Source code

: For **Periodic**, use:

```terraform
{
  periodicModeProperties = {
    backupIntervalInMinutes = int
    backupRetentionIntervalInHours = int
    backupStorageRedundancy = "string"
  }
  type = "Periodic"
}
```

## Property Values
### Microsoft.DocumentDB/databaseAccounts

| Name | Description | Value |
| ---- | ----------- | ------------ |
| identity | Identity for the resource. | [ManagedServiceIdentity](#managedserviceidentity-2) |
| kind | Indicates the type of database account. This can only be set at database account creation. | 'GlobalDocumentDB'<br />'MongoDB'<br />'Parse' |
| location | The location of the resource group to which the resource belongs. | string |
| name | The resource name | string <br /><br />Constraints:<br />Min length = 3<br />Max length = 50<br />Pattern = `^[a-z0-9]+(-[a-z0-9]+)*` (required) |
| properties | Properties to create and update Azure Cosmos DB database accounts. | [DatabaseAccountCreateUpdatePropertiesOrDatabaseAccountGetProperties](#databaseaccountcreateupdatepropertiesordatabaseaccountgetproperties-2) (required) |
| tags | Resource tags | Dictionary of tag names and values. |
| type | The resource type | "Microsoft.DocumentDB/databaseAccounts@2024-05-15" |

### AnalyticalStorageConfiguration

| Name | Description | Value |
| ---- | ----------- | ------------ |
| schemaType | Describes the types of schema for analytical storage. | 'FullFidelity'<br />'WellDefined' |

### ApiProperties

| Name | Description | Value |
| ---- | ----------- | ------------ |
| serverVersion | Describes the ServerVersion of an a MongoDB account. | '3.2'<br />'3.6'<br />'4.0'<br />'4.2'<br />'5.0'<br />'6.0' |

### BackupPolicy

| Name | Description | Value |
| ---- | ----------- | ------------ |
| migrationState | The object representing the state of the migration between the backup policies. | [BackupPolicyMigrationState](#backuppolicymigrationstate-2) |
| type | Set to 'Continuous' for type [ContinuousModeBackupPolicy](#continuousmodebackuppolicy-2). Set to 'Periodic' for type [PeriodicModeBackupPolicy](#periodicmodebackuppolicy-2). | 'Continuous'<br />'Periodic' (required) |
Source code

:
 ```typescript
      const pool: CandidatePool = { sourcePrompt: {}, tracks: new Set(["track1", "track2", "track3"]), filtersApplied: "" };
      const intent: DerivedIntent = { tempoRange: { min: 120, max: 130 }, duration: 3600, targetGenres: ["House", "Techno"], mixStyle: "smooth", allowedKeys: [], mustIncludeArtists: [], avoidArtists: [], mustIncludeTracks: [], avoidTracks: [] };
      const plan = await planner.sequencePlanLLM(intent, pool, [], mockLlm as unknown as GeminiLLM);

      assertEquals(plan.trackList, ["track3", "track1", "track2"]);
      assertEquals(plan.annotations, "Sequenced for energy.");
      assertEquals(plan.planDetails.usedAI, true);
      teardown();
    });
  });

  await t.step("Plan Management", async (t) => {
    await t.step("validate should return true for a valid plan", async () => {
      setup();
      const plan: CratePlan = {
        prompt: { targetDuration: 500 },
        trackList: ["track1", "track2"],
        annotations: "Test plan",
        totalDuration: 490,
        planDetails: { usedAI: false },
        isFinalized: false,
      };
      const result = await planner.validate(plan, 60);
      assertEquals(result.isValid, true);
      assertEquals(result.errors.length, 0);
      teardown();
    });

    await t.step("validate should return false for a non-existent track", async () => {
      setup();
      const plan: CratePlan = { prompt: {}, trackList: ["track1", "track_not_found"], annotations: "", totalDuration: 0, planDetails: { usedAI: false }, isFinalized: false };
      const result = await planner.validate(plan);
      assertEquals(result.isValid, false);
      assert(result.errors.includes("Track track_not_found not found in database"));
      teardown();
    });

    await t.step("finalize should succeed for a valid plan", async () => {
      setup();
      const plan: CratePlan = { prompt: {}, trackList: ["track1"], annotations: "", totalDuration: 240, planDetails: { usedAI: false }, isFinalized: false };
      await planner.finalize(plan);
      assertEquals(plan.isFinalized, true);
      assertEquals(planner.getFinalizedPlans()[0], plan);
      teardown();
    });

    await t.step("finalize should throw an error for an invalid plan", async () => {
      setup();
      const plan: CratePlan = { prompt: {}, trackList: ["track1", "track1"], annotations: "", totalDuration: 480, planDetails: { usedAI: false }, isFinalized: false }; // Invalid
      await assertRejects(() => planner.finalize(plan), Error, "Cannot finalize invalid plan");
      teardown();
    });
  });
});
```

To do: Copy each line of the records above that carries the word "MongoDB".

Solution to this problem:
| kind | Indicates the type of database account. This can only be set at database account creation. | 'GlobalDocumentDB'<br />'MongoDB'<br />'Parse' |
| serverVersion | Describes the ServerVersion of an a MongoDB account. | '3.2'<br />'3.6'<br />'4.0'<br />'4.2'<br />'5.0'<br />'6.0' |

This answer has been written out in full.